## GIVEN INSTRUCTION
Rewrite every entry below with each "locality" changed to "site description" and all other text left as it is.

## GIVEN RECORDS

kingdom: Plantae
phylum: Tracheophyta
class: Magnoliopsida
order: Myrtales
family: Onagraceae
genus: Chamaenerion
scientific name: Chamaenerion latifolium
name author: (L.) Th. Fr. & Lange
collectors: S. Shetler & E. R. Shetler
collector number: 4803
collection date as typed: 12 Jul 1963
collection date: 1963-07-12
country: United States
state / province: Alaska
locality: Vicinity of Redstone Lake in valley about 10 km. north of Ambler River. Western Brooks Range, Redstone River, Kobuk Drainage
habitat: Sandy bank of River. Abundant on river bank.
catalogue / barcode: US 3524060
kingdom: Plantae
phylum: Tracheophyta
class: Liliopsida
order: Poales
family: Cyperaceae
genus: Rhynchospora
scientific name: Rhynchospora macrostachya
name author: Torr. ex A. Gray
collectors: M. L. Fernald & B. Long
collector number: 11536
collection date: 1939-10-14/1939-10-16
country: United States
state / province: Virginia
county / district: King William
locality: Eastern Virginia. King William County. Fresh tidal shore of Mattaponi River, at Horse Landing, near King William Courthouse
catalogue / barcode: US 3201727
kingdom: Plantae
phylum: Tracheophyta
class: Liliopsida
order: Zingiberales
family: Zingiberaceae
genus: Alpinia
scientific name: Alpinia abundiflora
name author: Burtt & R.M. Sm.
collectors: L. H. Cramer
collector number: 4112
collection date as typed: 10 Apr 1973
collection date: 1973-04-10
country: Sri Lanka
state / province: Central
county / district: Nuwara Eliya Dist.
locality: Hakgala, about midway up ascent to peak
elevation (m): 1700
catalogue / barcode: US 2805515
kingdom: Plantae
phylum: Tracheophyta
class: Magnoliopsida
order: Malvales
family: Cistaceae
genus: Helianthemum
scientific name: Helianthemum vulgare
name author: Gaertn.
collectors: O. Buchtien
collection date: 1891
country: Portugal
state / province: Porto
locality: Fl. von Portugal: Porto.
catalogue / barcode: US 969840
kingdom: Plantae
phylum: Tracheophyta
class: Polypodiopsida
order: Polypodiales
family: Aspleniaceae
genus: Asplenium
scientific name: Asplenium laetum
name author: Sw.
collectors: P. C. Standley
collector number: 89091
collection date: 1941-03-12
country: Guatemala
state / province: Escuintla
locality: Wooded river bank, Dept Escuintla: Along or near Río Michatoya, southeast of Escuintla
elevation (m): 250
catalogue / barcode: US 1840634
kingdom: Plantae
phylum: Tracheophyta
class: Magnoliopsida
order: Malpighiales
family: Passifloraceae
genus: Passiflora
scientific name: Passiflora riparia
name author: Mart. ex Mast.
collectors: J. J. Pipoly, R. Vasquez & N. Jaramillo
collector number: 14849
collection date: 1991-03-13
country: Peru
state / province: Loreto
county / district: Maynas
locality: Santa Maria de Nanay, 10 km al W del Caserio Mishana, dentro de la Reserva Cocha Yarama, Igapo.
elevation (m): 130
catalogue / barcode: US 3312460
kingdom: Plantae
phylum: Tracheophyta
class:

## WORKED ANSWER
kingdom: Plantae
phylum: Tracheophyta
class: Magnoliopsida
order: Myrtales
family: Onagraceae
genus: Chamaenerion
scientific name: Chamaenerion latifolium
name author: (L.) Th. Fr. & Lange
collectors: S. Shetler & E. R. Shetler
collector number: 4803
collection date as typed: 12 Jul 1963
collection date: 1963-07-12
country: United States
state / province: Alaska
site description: Vicinity of Redstone Lake in valley about 10 km. north of Ambler River. Western Brooks Range, Redstone River, Kobuk Drainage
habitat: Sandy bank of River. Abundant on river bank.
catalogue / barcode: US 3524060
kingdom: Plantae
phylum: Tracheophyta
class: Liliopsida
order: Poales
family: Cyperaceae
genus: Rhynchospora
scientific name: Rhynchospora macrostachya
name author: Torr. ex A. Gray
collectors: M. L. Fernald & B. Long
collector number: 11536
collection date: 1939-10-14/1939-10-16
country: United States
state / province: Virginia
county / district: King William
site description: Eastern Virginia. King William County. Fresh tidal shore of Mattaponi River, at Horse Landing, near King William Courthouse
catalogue / barcode: US 3201727
kingdom: Plantae
phylum: Tracheophyta
class: Liliopsida
order: Zingiberales
family: Zingiberaceae
genus: Alpinia
scientific name: Alpinia abundiflora
name author: Burtt & R.M. Sm.
collectors: L. H. Cramer
collector number: 4112
collection date as typed: 10 Apr 1973
collection date: 1973-04-10
country: Sri Lanka
state / province: Central
county / district: Nuwara Eliya Dist.
site description: Hakgala, about midway up ascent to peak
elevation (m): 1700
catalogue / barcode: US 2805515
kingdom: Plantae
phylum: Tracheophyta
class: Magnoliopsida
order: Malvales
family: Cistaceae
genus: Helianthemum
scientific name: Helianthemum vulgare
name author: Gaertn.
collectors: O. Buchtien
collection date: 1891
country: Portugal
state / province: Porto
site description: Fl. von Portugal: Porto.
catalogue / barcode: US 969840
kingdom: Plantae
phylum: Tracheophyta
class: Polypodiopsida
order: Polypodiales
family: Aspleniaceae
genus: Asplenium
scientific name: Asplenium laetum
name author: Sw.
collectors: P. C. Standley
collector number: 89091
collection date: 1941-03-12
country: Guatemala
state / province: Escuintla
site description: Wooded river bank, Dept Escuintla: Along or near Río Michatoya, southeast of Escuintla
elevation (m): 250
catalogue / barcode: US 1840634
kingdom: Plantae
phylum: Tracheophyta
class: Magnoliopsida
order: Malpighiales
family: Passifloraceae
genus: Passiflora
scientific name: Passiflora riparia
name author: Mart. ex Mast.
collectors: J. J. Pipoly, R. Vasquez & N. Jaramillo
collector number: 14849
collection date: 1991-03-13
country: Peru
state / province: Loreto
county / district: Maynas
site description: Santa Maria de Nanay, 10 km al W del Caserio Mishana, dentro de la Reserva Cocha Yarama, Igapo.
elevation (m): 130
catalogue / barcode: US 3312460
kingdom: Plantae
phylum: Tracheophyta
class:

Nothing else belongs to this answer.